▶ Task details: Quote word for word the lines of the data that start with the line containing "Instrument class: DISC" and go on through the line containing "20 745..780 -520..-485 3.7 +67 -29", including both of those lines and nothing else.

▶ Stored records:
········

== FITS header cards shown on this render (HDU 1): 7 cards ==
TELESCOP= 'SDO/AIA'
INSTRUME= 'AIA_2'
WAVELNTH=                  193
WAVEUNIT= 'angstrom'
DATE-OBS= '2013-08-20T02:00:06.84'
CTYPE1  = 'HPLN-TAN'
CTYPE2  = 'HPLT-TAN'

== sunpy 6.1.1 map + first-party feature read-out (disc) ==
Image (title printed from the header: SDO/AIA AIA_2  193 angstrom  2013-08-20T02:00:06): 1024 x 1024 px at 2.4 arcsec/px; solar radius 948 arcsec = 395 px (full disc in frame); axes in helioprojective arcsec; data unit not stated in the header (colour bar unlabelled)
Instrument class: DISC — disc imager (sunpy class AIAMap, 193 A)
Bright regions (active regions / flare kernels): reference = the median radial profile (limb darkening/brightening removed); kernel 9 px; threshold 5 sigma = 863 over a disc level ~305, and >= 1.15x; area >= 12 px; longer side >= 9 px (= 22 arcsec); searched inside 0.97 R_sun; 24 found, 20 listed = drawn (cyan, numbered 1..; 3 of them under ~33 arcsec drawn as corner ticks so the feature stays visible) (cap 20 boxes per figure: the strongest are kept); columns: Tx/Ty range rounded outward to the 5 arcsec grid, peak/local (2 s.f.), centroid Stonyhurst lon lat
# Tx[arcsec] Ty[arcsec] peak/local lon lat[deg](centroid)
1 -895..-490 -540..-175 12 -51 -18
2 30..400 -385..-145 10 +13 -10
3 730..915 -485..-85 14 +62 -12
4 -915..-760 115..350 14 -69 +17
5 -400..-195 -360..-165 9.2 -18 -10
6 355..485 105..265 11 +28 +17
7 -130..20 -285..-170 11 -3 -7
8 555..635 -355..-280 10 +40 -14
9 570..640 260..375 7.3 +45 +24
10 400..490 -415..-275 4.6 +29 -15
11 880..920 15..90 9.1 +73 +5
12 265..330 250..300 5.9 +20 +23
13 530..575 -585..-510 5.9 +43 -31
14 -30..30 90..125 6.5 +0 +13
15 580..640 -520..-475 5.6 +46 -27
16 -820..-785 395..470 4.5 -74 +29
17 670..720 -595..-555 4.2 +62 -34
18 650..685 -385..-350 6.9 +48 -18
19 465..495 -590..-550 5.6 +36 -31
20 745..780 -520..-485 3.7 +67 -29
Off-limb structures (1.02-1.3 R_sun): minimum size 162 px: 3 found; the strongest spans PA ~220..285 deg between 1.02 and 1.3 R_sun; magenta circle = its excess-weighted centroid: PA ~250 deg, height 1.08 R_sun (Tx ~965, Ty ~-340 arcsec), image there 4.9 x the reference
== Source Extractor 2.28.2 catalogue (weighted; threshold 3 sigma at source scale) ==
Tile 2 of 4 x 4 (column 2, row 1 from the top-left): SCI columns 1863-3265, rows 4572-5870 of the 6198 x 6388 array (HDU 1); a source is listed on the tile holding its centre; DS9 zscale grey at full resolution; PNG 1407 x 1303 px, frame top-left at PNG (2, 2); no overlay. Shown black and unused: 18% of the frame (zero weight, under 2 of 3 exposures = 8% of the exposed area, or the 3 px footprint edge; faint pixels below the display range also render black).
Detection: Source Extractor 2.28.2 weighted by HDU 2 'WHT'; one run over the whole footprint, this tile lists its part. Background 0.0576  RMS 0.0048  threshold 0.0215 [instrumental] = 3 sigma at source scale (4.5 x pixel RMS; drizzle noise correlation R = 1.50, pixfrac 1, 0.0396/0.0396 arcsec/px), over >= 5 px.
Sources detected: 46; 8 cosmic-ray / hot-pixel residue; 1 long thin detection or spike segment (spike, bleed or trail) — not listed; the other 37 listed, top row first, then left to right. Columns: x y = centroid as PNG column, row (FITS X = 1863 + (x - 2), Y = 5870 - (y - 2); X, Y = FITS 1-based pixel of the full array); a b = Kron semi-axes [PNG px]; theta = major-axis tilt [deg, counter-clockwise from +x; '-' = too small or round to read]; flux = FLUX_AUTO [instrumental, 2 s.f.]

········

▶ Exercise answer:
Instrument class: DISC — disc imager (sunpy class AIAMap, 193 A)
Bright regions (active regions / flare kernels): reference = the median radial profile (limb darkening/brightening removed); kernel 9 px; threshold 5 sigma = 863 over a disc level ~305, and >= 1.15x; area >= 12 px; longer side >= 9 px (= 22 arcsec); searched inside 0.97 R_sun; 24 found, 20 listed = drawn (cyan, numbered 1..; 3 of them under ~33 arcsec drawn as corner ticks so the feature stays visible) (cap 20 boxes per figure: the strongest are kept); columns: Tx/Ty range rounded outward to the 5 arcsec grid, peak/local (2 s.f.), centroid Stonyhurst lon lat
# Tx[arcsec] Ty[arcsec] peak/local lon lat[deg](centroid)
1 -895..-490 -540..-175 12 -51 -18
2 30..400 -385..-145 10 +13 -10
3 730..915 -485..-85 14 +62 -12
4 -915..-760 115..350 14 -69 +17
5 -400..-195 -360..-165 9.2 -18 -10
6 355..485 105..265 11 +28 +17
7 -130..20 -285..-170 11 -3 -7
8 555..635 -355..-280 10 +40 -14
9 570..640 260..375 7.3 +45 +24
10 400..490 -415..-275 4.6 +29 -15
11 880..920 15..90 9.1 +73 +5
12 265..330 250..300 5.9 +20 +23
13 530..575 -585..-510 5.9 +43 -31
14 -30..30 90..125 6.5 +0 +13
15 580..640 -520..-475 5.6 +46 -27
16 -820..-785 395..470 4.5 -74 +29
17 670..720 -595..-555 4.2 +62 -34
18 650..685 -385..-350 6.9 +48 -18
19 465..495 -590..-550 5.6 +36 -31
20 745..780 -520..-485 3.7 +67 -29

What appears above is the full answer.